AVAILABLE DATA
%%

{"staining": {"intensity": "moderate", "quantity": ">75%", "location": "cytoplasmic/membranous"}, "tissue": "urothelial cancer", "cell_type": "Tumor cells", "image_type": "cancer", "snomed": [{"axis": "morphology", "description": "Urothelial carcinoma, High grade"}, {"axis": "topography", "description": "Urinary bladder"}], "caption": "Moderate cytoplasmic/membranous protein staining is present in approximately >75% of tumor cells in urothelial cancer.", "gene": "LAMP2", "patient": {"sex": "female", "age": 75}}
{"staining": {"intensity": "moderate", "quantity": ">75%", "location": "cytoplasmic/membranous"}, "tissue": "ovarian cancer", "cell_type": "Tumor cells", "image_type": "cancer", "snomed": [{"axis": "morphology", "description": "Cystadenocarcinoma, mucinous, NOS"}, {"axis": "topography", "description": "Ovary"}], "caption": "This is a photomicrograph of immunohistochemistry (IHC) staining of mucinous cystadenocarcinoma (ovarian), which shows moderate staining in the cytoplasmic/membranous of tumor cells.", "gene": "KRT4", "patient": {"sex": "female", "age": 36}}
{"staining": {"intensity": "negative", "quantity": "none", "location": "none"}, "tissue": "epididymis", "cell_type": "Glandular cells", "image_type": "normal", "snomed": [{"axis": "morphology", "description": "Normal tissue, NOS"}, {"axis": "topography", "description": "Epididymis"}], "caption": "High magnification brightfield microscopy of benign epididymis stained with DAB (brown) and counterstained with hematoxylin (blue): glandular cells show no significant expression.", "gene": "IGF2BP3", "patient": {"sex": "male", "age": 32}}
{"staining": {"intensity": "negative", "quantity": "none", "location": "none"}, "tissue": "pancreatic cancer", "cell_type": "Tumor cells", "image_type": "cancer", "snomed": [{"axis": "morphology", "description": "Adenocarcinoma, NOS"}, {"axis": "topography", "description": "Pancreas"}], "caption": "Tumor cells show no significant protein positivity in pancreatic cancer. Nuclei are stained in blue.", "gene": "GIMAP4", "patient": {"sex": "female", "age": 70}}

%%

AIM OF THE EXERCISE
Transcribe the whole listing exactly.

OUTPUT OF THE TASK
{"staining": {"intensity": "moderate", "quantity": ">75%", "location": "cytoplasmic/membranous"}, "tissue": "urothelial cancer", "cell_type": "Tumor cells", "image_type": "cancer", "snomed": [{"axis": "morphology", "description": "Urothelial carcinoma, High grade"}, {"axis": "topography", "description": "Urinary bladder"}], "caption": "Moderate cytoplasmic/membranous protein staining is present in approximately >75% of tumor cells in urothelial cancer.", "gene": "LAMP2", "patient": {"sex": "female", "age": 75}}
{"staining": {"intensity": "moderate", "quantity": ">75%", "location": "cytoplasmic/membranous"}, "tissue": "ovarian cancer", "cell_type": "Tumor cells", "image_type": "cancer", "snomed": [{"axis": "morphology", "description": "Cystadenocarcinoma, mucinous, NOS"}, {"axis": "topography", "description": "Ovary"}], "caption": "This is a photomicrograph of immunohistochemistry (IHC) staining of mucinous cystadenocarcinoma (ovarian), which shows moderate staining in the cytoplasmic/membranous of tumor cells.", "gene": "KRT4", "patient": {"sex": "female", "age": 36}}
{"staining": {"intensity": "negative", "quantity": "none", "location": "none"}, "tissue": "epididymis", "cell_type": "Glandular cells", "image_type": "normal", "snomed": [{"axis": "morphology", "description": "Normal tissue, NOS"}, {"axis": "topography", "description": "Epididymis"}], "caption": "High magnification brightfield microscopy of benign epididymis stained with DAB (brown) and counterstained with hematoxylin (blue): glandular cells show no significant expression.", "gene": "IGF2BP3", "patient": {"sex": "male", "age": 32}}
{"staining": {"intensity": "negative", "quantity": "none", "location": "none"}, "tissue": "pancreatic cancer", "cell_type": "Tumor cells", "image_type": "cancer", "snomed": [{"axis": "morphology", "description": "Adenocarcinoma, NOS"}, {"axis": "topography", "description": "Pancreas"}], "caption": "Tumor cells show no significant protein positivity in pancreatic cancer. Nuclei are stained in blue.", "gene": "GIMAP4", "patient": {"sex": "female", "age": 70}}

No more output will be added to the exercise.